* **DATASET EXTRACT**:
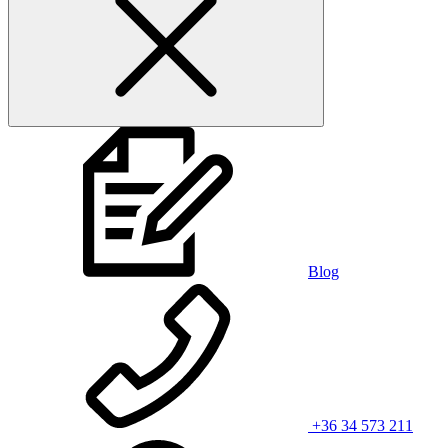
Blog
+36 34 573 211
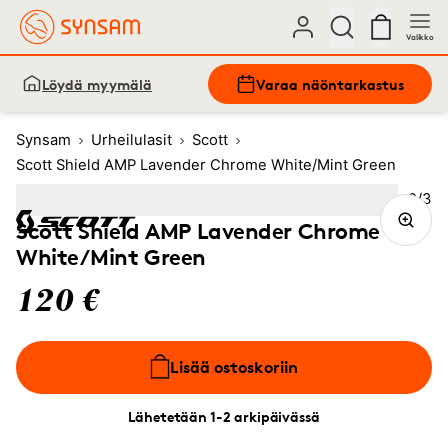
Valikko
Löydä myymälä
Varaa näöntarkastus
Synsam
Urheilulasit
Scott
Scott Shield AMP Lavender Chrome White/Mint Green
Kuva
2
/
3
Image
1
Image
(Current image)
2
Image
3
Scott Shield AMP Lavender Chrome
White/Mint Green
120 €
Lisää ostoskoriin
Lähetetään 1-2 arkipäivässä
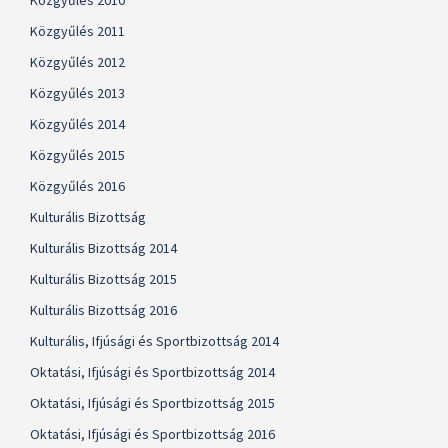
Közgyűlés 2010
Közgyűlés 2011
Közgyűlés 2012
Közgyűlés 2013
Közgyűlés 2014
Közgyűlés 2015
Közgyűlés 2016
Kulturális Bizottság
Kulturális Bizottság 2014
Kulturális Bizottság 2015
Kulturális Bizottság 2016
Kulturális, Ifjúsági és Sportbizottság 2014
Oktatási, Ifjúsági és Sportbizottság 2014
Oktatási, Ifjúsági és Sportbizottság 2015
Oktatási, Ifjúsági és Sportbizottság 2016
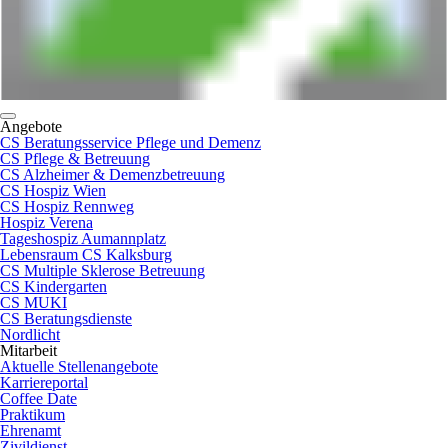
Angebote
CS Beratungsservice Pflege und Demenz
CS Pflege & Betreuung
CS Alzheimer & Demenzbetreuung
CS Hospiz Wien
CS Hospiz Rennweg
Hospiz Verena
Tageshospiz Aumannplatz
Lebensraum CS Kalksburg
CS Multiple Sklerose Betreuung
CS Kindergarten
CS MUKI
CS Beratungsdienste
Nordlicht
Mitarbeit
Aktuelle Stellenangebote
Karriereportal
Coffee Date
Praktikum
Ehrenamt
Zivildienst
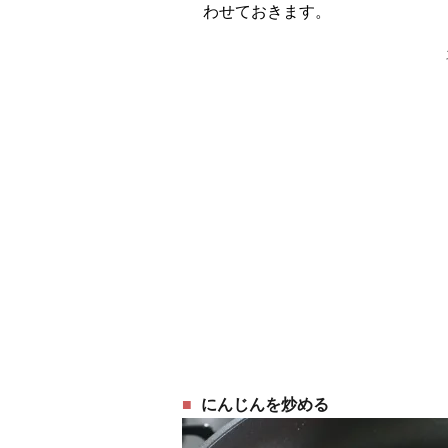
わせておきます。
にんじんを炒める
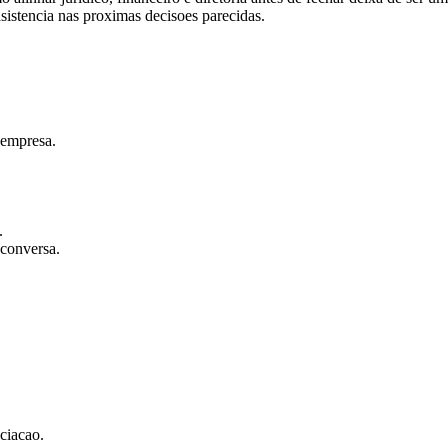
nsistencia nas proximas decisoes parecidas.
 empresa.
.
 conversa.
ciacao.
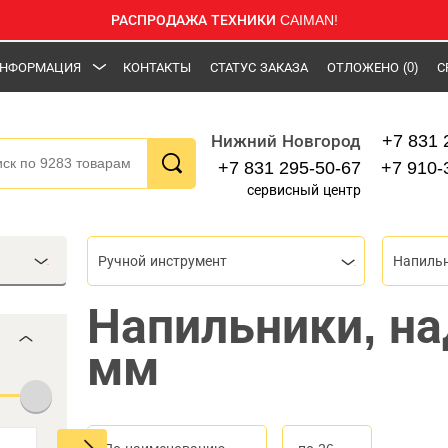
РАСПРОДАЖА ТЕХНИКИ CAIMAN!
НФОРМАЦИЯ
КОНТАКТЫ
СТАТУС ЗАКАЗА
ОТЛОЖЕНО
(0)
С
+7 831 
Нижний Новгород
+7 831 295-50-67
+7 910-
сервисный центр
Ручной инструмент
Напильн
Напильники, н
мм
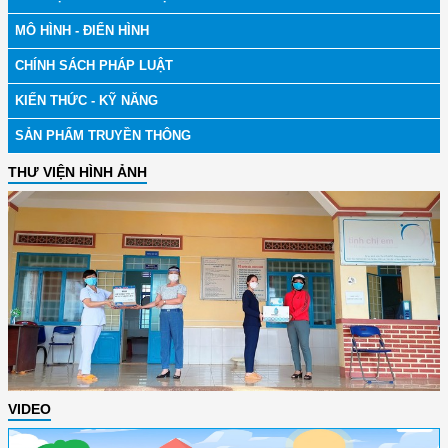
MÔ HÌNH - ĐIỂN HÌNH
CHÍNH SÁCH PHÁP LUẬT
KIẾN THỨC - KỸ NĂNG
SẢN PHẨM TRUYỀN THÔNG
THƯ VIỆN HÌNH ẢNH
VIDEO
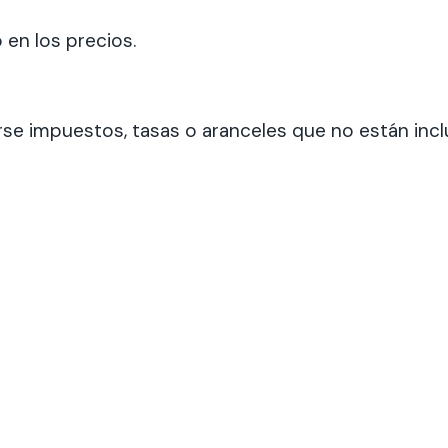
 en los precios.
e impuestos, tasas o aranceles que no están inclui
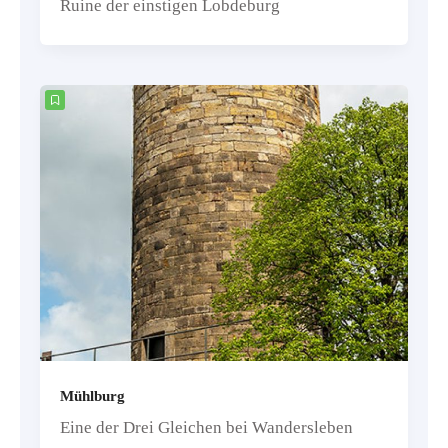
Ruine der einstigen Lobdeburg
Mühlburg
Eine der Drei Gleichen bei Wandersleben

* **TASK INSTRUCTIONS**:
Read the listing above, then copy every line that includes the string "Közgyűlés".

* **SOLUTION FOR THIS TASK**:
Közgyűlés 2010
Közgyűlés 2011
Közgyűlés 2012
Közgyűlés 2013
Közgyűlés 2014
Közgyűlés 2015
Közgyűlés 2016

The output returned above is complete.